Solo si se implantara el certificado digital o electrónico de defunción podríamos disponer antes de las cifras.
Muertes atribuibles al calor
Entonces, si esos son los números de fallecidos por golpe de calor y, además, no conoceremos los datos definitivos hasta finales del año que viene ¿de dónde salen esas cifras que se han ido difundiendo en medios del número de fallecidos por calor de este mismo mes?
Para entenderlo hay que introducir el concepto de mortalidad atribuible. Se trata de estimar el impacto que un factor de riesgo, en este caso la temperatura, tiene en la mortalidad de una población, utilizando para ello medidas y análisis epidemiológicos. No proporciona un valor real, sino una estimación hecha a partir de datos, estos sí, reales sobre los que se aplicarán modelos.
Los modelos pueden acertar más o menos en función de cómo estén construidos y en qué parámetros estén basados. Lo mismo que sucede en la predicción meteorológica, y que ya no asombra a nadie.
Esto es lo que aplica el sistema MoMo (Monitorización de la mortalidad diaria por todas las causas) que existe en España desde 2004. Fue desarrollado, precisamente, para disponer de información para prevenir el impacto en la salud de la población de los excesos de temperatura. Pero también permite estimar de forma indirecta el impacto sobre la mortalidad de otros eventos de importancia. Por eso se ha conocido más a raíz de la pandemia de covid-19.
El sistema MoMo parte de:
El número de fallecimientos reales, un dato que sí se conoce. Se sabe con certeza y prontitud cuántas personas han sido inscritas diariamente como fallecidos en cada uno de los registros civiles informatizados que existen en España (que cubren al 93% de la población), aunque no se dispone de la causa codificada de la defunción.
Las temperaturas diarias registradas por la Agencia Estatal de Meteorología a nivel provincial. Otro dato real.
El número de habitantes por edad, sexo y provincia, tomado del Instituto Nacional de Estadística. Un dato “casi” real, porque este no se actualiza diariamente.
Sobre estos datos reales se aplica un modelo para tratar de predecir los excesos de mortalidad por todas las causas y los atribuibles a la temperatura.
Y con todo ello, y en base a los datos de años previos, se calculan los resultados para cada Comunidad Autónoma y para el total estatal. Y se publican en acceso abierto, algo que no se ha puesto suficientemente en valor.

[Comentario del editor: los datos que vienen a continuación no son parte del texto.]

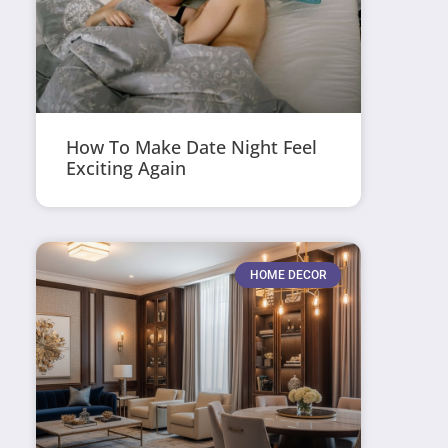
How To Make Date Night Feel
Exciting Again
HOME DECOR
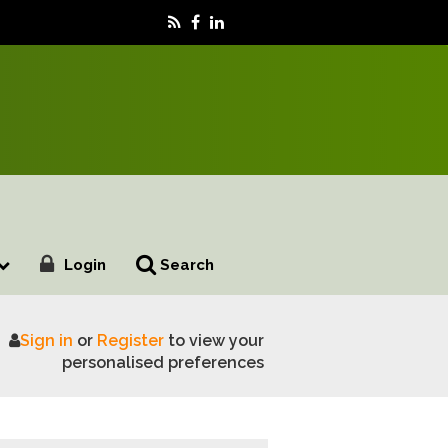
Login
Search
Sign in
or
Register
to view your
ters with NSA
personalised preferences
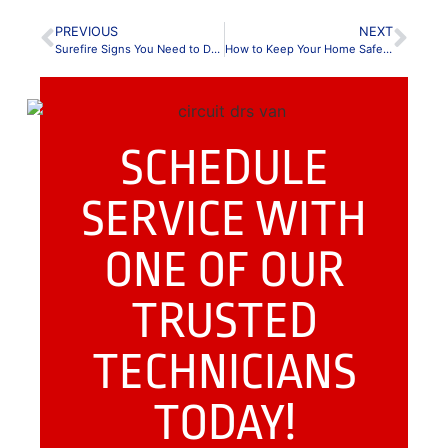
PREVIOUS
NEXT
Surefire Signs You Need to Do Home Electrical Maintenance
How to Keep Your Home Safe: Outlet Safety 101
SCHEDULE
SERVICE WITH
ONE OF OUR
TRUSTED
TECHNICIANS
TODAY!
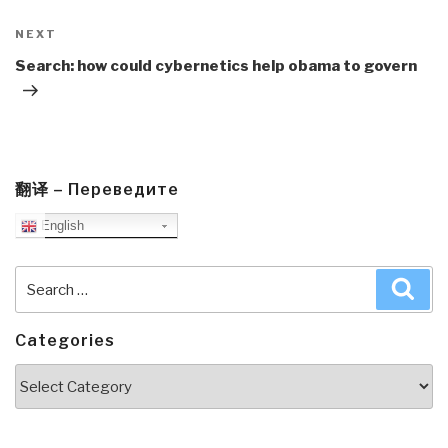
Next
NEXT
Post
Search: how could cybernetics help obama to govern
翻译 – Переведите
English
Search
Sea
for:
Categories
Categories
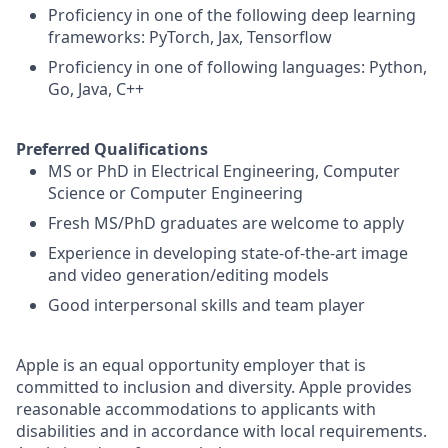
Proficiency in one of the following deep learning
frameworks: PyTorch, Jax, Tensorflow
Proficiency in one of following languages: Python,
Go, Java, C++
Preferred Qualifications
MS or PhD in Electrical Engineering, Computer
Science or Computer Engineering
Fresh MS/PhD graduates are welcome to apply
Experience in developing state-of-the-art image
and video generation/editing models
Good interpersonal skills and team player
Apple is an equal opportunity employer that is
committed to inclusion and diversity. Apple provides
reasonable accommodations to applicants with
disabilities and in accordance with local requirements.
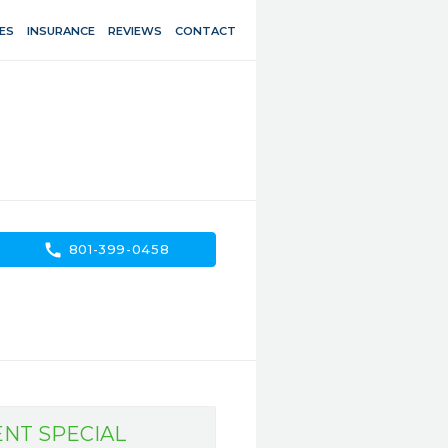
ES
INSURANCE
REVIEWS
CONTACT
call
801-399-0458
ENT SPECIAL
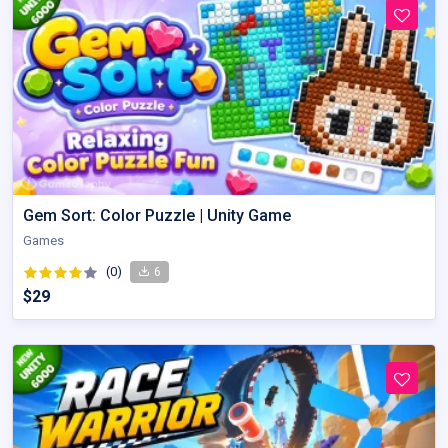
Gem Sort: Color Puzzle | Unity Game
Games
(0)
6
$29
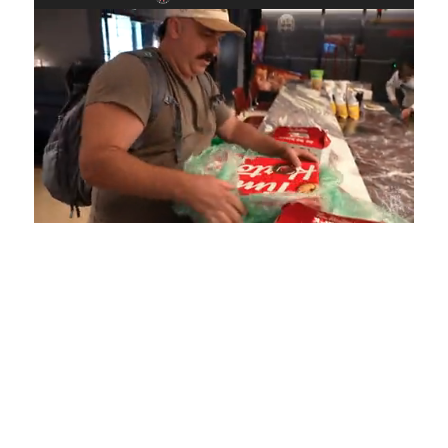
Loaded
:
Unmute
Playback
Captions
4.75%
Rate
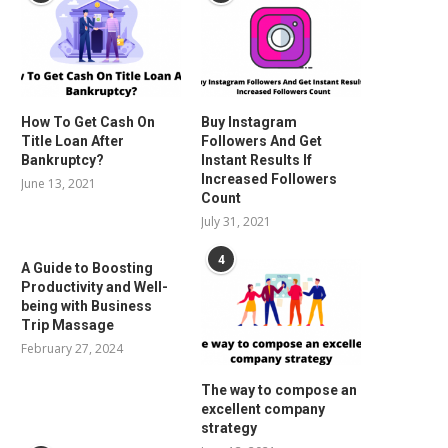
How To Get Cash On
Buy Instagram
Title Loan After
Followers And Get
Bankruptcy?
Instant Results If
Increased Followers
June 13, 2021
Count
July 31, 2021
4
A Guide to Boosting
Productivity and Well-
being with Business
Trip Massage
February 27, 2024
The way to compose an
excellent company
strategy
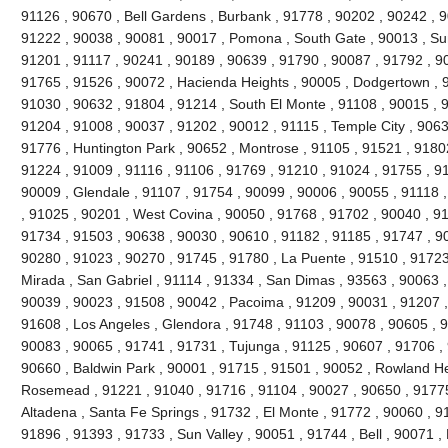
91126 , 90670 , Bell Gardens , Burbank , 91778 , 90202 , 90242 , 9
91222 , 90038 , 90081 , 90017 , Pomona , South Gate , 90013 , Sun
91201 , 91117 , 90241 , 90189 , 90639 , 91790 , 90087 , 91792 , 9
91765 , 91526 , 90072 , Hacienda Heights , 90005 , Dodgertown , 9
91030 , 90632 , 91804 , 91214 , South El Monte , 91108 , 90015 , 
91204 , 91008 , 90037 , 91202 , 90012 , 91115 , Temple City , 9063
91776 , Huntington Park , 90652 , Montrose , 91105 , 91521 , 91802 
91224 , 91009 , 91116 , 91106 , 91769 , 91210 , 91024 , 91755 , 9
90009 , Glendale , 91107 , 91754 , 90099 , 90006 , 90055 , 91118 
, 91025 , 90201 , West Covina , 90050 , 91768 , 91702 , 90040 , 91
91734 , 91503 , 90638 , 90030 , 90610 , 91182 , 91185 , 91747 , 9
90280 , 91023 , 90270 , 91745 , 91780 , La Puente , 91510 , 91723
Mirada , San Gabriel , 91114 , 91334 , San Dimas , 93563 , 90063 ,
90039 , 90023 , 91508 , 90042 , Pacoima , 91209 , 90031 , 91207 ,
91608 , Los Angeles , Glendora , 91748 , 91103 , 90078 , 90605 , 
90083 , 90065 , 91741 , 91731 , Tujunga , 91125 , 90607 , 91706 , 
90660 , Baldwin Park , 90001 , 91715 , 91501 , 90052 , Rowland He
Rosemead , 91221 , 91040 , 91716 , 91104 , 90027 , 90650 , 91775 
Altadena , Santa Fe Springs , 91732 , El Monte , 91772 , 90060 , 9
91896 , 91393 , 91733 , Sun Valley , 90051 , 91744 , Bell , 90071 ,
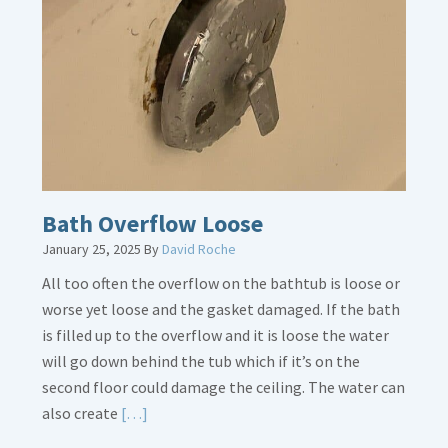
Placement
Is
Crucial
Bath Overflow Loose
January 25, 2025
By
David Roche
All too often the overflow on the bathtub is loose or
worse yet loose and the gasket damaged. If the bath
is filled up to the overflow and it is loose the water
will go down behind the tub which if it’s on the
second floor could damage the ceiling. The water can
Read
also create
[…]
More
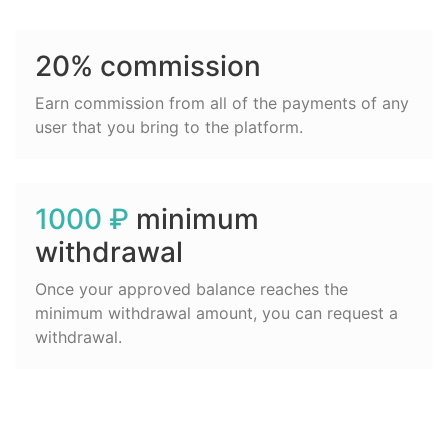
20% commission
Earn commission from all of the payments of any
user that you bring to the platform.
1000 ₽
minimum
withdrawal
Once your approved balance reaches the
minimum withdrawal amount, you can request a
withdrawal.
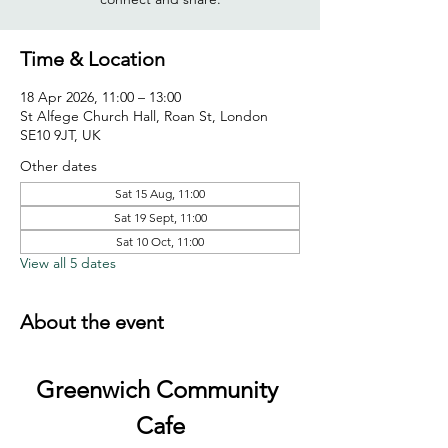
Time & Location
18 Apr 2026, 11:00 – 13:00
St Alfege Church Hall, Roan St, London
SE10 9JT, UK
Other dates
Sat 15 Aug, 11:00
Sat 19 Sept, 11:00
Sat 10 Oct, 11:00
View all 5 dates
About the event
Greenwich Community 
Cafe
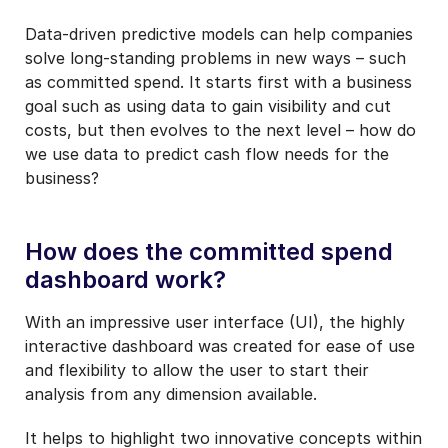
Data-driven predictive models can help companies
solve long-standing problems in new ways – such
as committed spend. It starts first with a business
goal such as using data to gain visibility and cut
costs, but then evolves to the next level – how do
we use data to predict cash flow needs for the
business?
How does the committed spend
dashboard work?
With an impressive user interface (UI), the highly
interactive dashboard was created for ease of use
and flexibility to allow the user to start their
analysis from any dimension available.
It helps to highlight two innovative concepts within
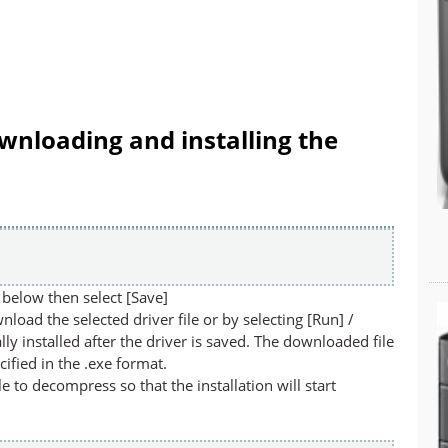
wnloading and installing the
below then select [Save]
nload the selected driver file or by selecting [Run] /
lly installed after the driver is saved. The downloaded file
cified in the .exe format.
ile to decompress so that the installation will start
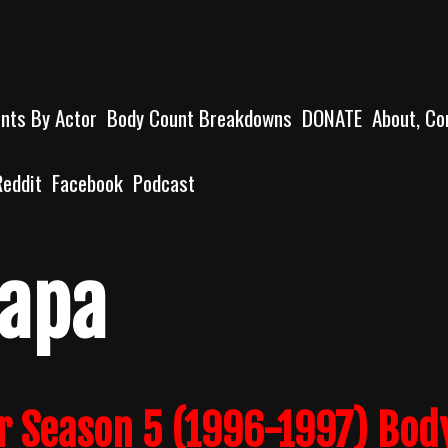
unts By Actor
Body Count Breakdowns
DONATE
About, Co
Reddit
Facebook
Podcast
apa
r Season 5 (1996-1997) Bod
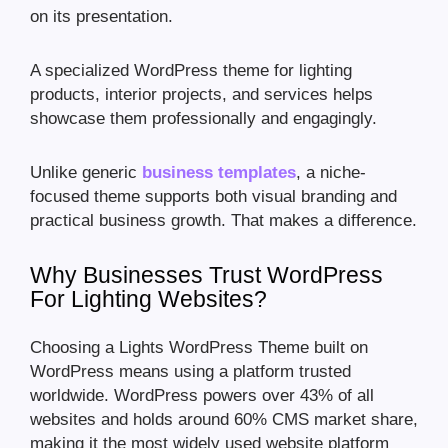
on its presentation.
A specialized WordPress theme for lighting
products, interior projects, and services helps
showcase them professionally and engagingly.
Unlike generic
business templates
, a niche-
focused theme supports both visual branding and
practical business growth. That makes a difference.
Why Businesses Trust WordPress
For Lighting Websites?
Choosing a Lights WordPress Theme built on
WordPress means using a platform trusted
worldwide. WordPress powers over 43% of all
websites and holds around 60% CMS market share,
making it the most widely used website platform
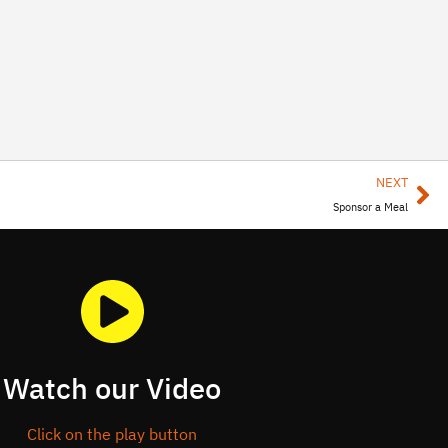
NEXT
Sponsor a Meal
Watch our Video
Click on the play button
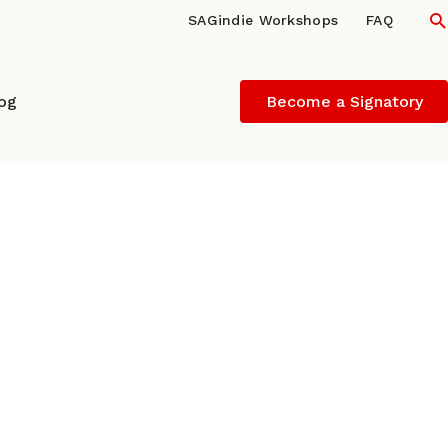
S
SAGindie Workshops
FAQ
log
Become a Signatory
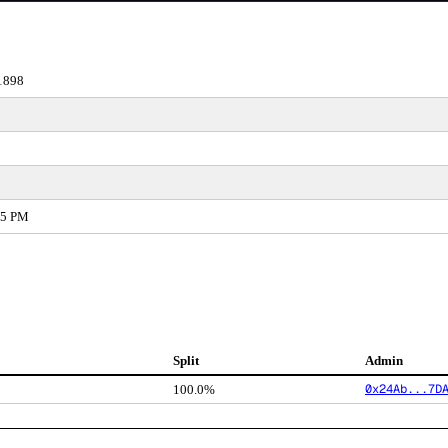
1898
45 PM
Split
Admin
0x24Ab...7D
100.0%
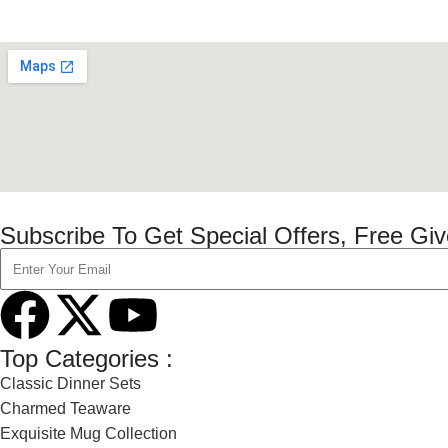
Subscribe To Get Special Offers, Free Gi
Top Categories :
Classic Dinner Sets
Charmed Teaware
Exquisite Mug Collection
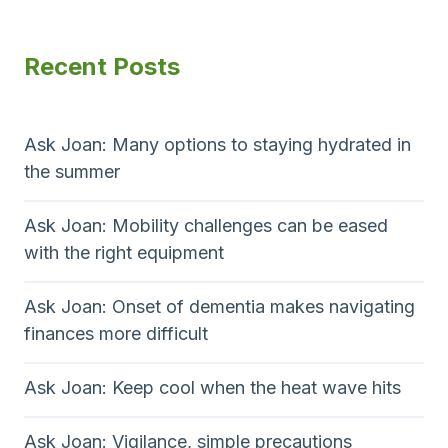
Recent Posts
Ask Joan: Many options to staying hydrated in
the summer
Ask Joan: Mobility challenges can be eased
with the right equipment
Ask Joan: Onset of dementia makes navigating
finances more difficult
Ask Joan: Keep cool when the heat wave hits
Ask Joan: Vigilance, simple precautions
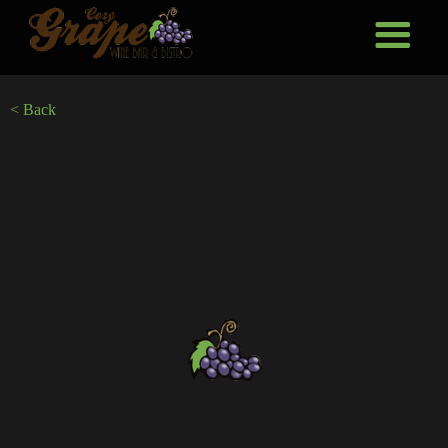
< Back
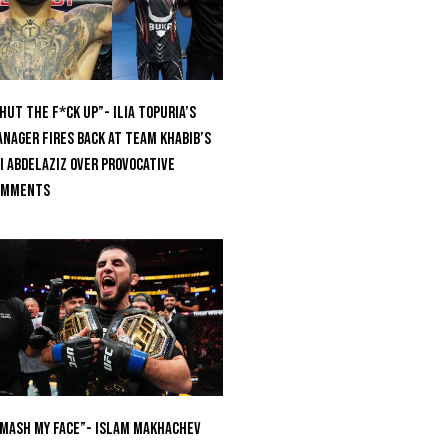
hut The F*ck Up”- Ilia Topuria’s
nager Fires Back at Team Khabib’s
i Abdelaziz Over Provocative
omments
mash My Face”- Islam Makhachev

Las cifras que proporciona MoMo son estimaciones de dos aspectos:
Los excesos de mortalidad que se calcula que se han producido en un momento concreto del tiempo, basado en el comportamiento de la mortalidad en periodos de tiempo anteriores.
La atribución a la temperatura de un número de defunciones, basado en lo publicado en diferentes estudios.
No son, por tanto, fallecimientos en los que un profesional de la medicina ha certificado la intervención del calor en la defunción. No hay que confundirlo.